The bioavailability of amlodipine from Aston was not affected by food. Food decreases the rate and extent of absorption of atorvastatin from Aston by approximately 32% and 11%, respectively, as it does with atorvastatin when given alone. LDL-C reduction is similar whether atorvastatin is given with or without food.
Ex vivo studies have shown that approximately 93% of the circulating amlodipine drug is bound to plasma proteins in hypertensive patients. Steady-state plasma levels of amlodipine are reached after 7 to 8 days of consecutive daily dosing.
Mean volume of distribution of atorvastatin is approximately 381 liters. Atorvastatin is ≥98% bound to plasma proteins. A blood/plasma ratio of approximately 0.25 indicates poor drug penetration into red blood cells. Based on observations in rats, atorvastatin calcium is likely to be secreted in human milk.
Amlodipine is extensively (about 90%) converted to inactive metabolites via hepatic metabolism.
Atorvastatin is extensively metabolized to ortho- and parahydroxylated derivatives and various beta-oxidation products. In vitro inhibition of HMG-CoA reductase by ortho- and parahydroxylated metabolites is equivalent to that of atorvastatin. Approximately 70% of circulating inhibitory activity for HMG-CoA reductase is attributed to active metabolites.

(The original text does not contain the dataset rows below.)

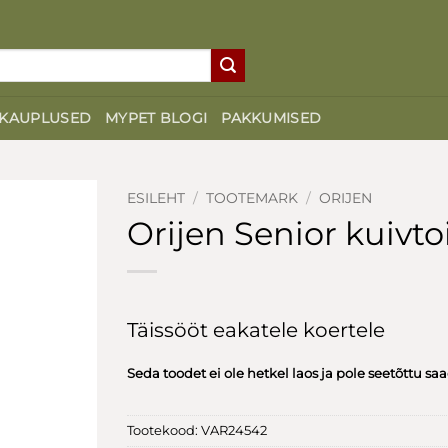
KAUPLUSED
MYPET BLOGI
PAKKUMISED
ESILEHT
/
TOOTEMARK
/
ORIJEN
Orijen Senior kuivto
Täissööt eakatele koertele
Seda toodet ei ole hetkel laos ja pole seetõttu sa
Tootekood:
VAR24542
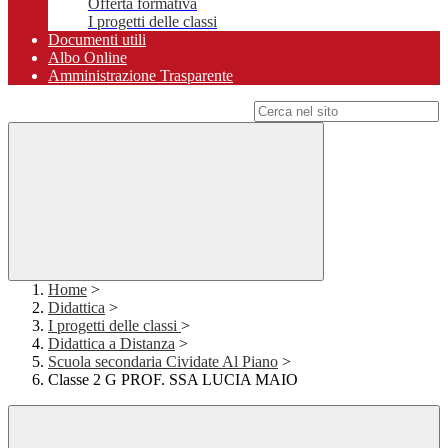
Offerta formativa
I progetti delle classi
Documenti utili
Albo Online
Amministrazione Trasparente
Campo di ricerca per le pagine del sito
Home
>
Didattica
>
I progetti delle classi
>
Didattica a Distanza
>
Scuola secondaria Cividate Al Piano
>
Classe 2 G PROF. SSA LUCIA MAIO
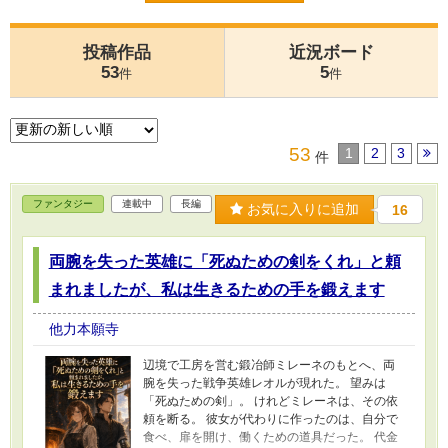
投稿作品
近況ボード
53
5
件
件
53
1
2
3
件
ファンタジー
連載中
長編
お気に入りに追加
16
両腕を失った英雄に「死ぬための剣をくれ」と頼
まれましたが、私は生きるための手を鍛えます
他力本願寺
辺境で工房を営む鍛冶師ミレーネのもとへ、両
腕を失った戦争英雄レオルが現れた。 望みは
「死ぬための剣」。 けれどミレーネは、その依
頼を断る。 彼女が代わりに作ったのは、自分で
食べ、扉を開け、働くための道具だった。 代金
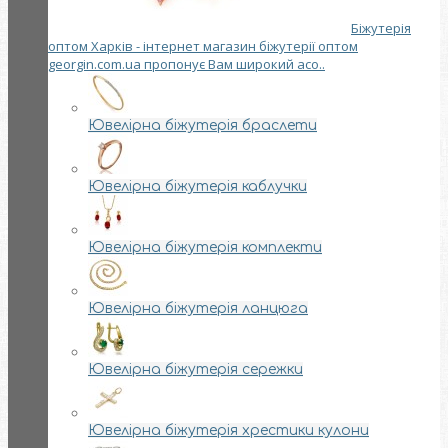
Біжутерія
оптом Харків - інтернет магазин біжутерії оптом
georgin.com.ua пропонує Вам широкий асо..
Ювелірна біжутерія браслети
Ювелірна біжутерія каблучки
Ювелірна біжутерія комплекти
Ювелірна біжутерія ланцюга
Ювелірна біжутерія сережки
Ювелірна біжутерія хрестики кулони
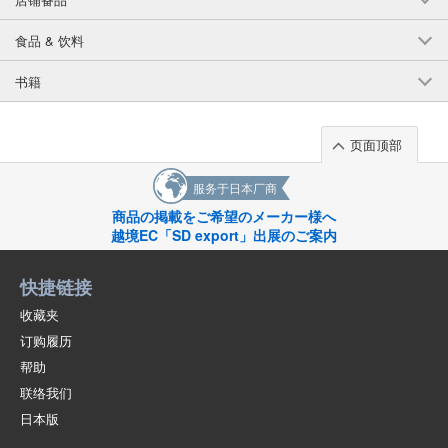
食品 & 饮料
书籍
页面顶部
服务于日本厂商
商品の掲載をご希望のメーカー様へ
越境EC「SD export」出展のご案内
快捷链接
收藏夹
订购履历
帮助
联络我们
日本版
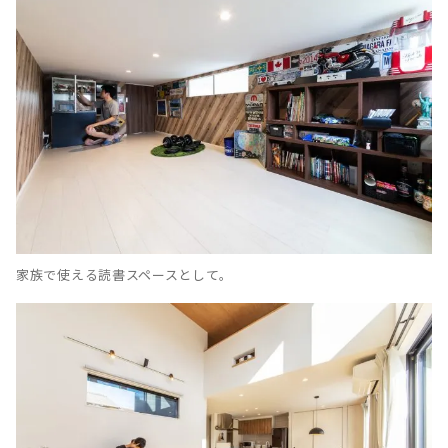
家族で使える読書スペースとして。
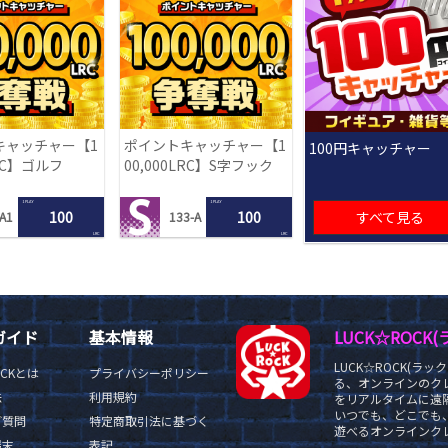
キャッチャー【1
ポイントキャッチャー【1
100円キャッチャー
LRC】ゴルフ
00,000LRC】S字フック
1 PLAY
1 PLAY
100
100
すべて見る
A1
133-A
LRC
LRC
ガイド
基本情報
LUCK☆ROC
LUCK☆ROCK(
OCKとは
プライバシーポリシー
る、オンラインのク
法
利用規約
をリアルタイムに遠隔
いつでも、どこでも
ご質問
特定商取引法に基づく
遊べるオンラインクレ
端末
表記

In vitro studies suggest the importance of atorvastatin metabolism by cytochrome P4503A4, consistent with increased plasma concentrations of atorvastatin in humans following co-administration with erythromycin, a known inhibitor of this isozyme. In animals, the ortho-hydroxy metabolite undergoes further glucuronidation.
Elimination from the plasma is biphasic with a terminal elimination half-life of about 30-50 hours. Ten percent of the parent amlodipine compound and 60% of the metabolites of amlodipine are excreted in the urine.
Atorvastatin and its metabolites are eliminated primarily in bile following hepatic and/or extra-hepatic metabolism; however, the drug does not appear to undergo enterohepatic recirculation. Mean plasma elimination half-life of atorvastatin in humans is approximately 14 hours, but the half-life of inhibitory activity for HMG-CoA reductase is 20 to 30 hours because of the contribution of active metabolites. Less than 2% of a dose of atorvastatin is recovered in urine following oral administration.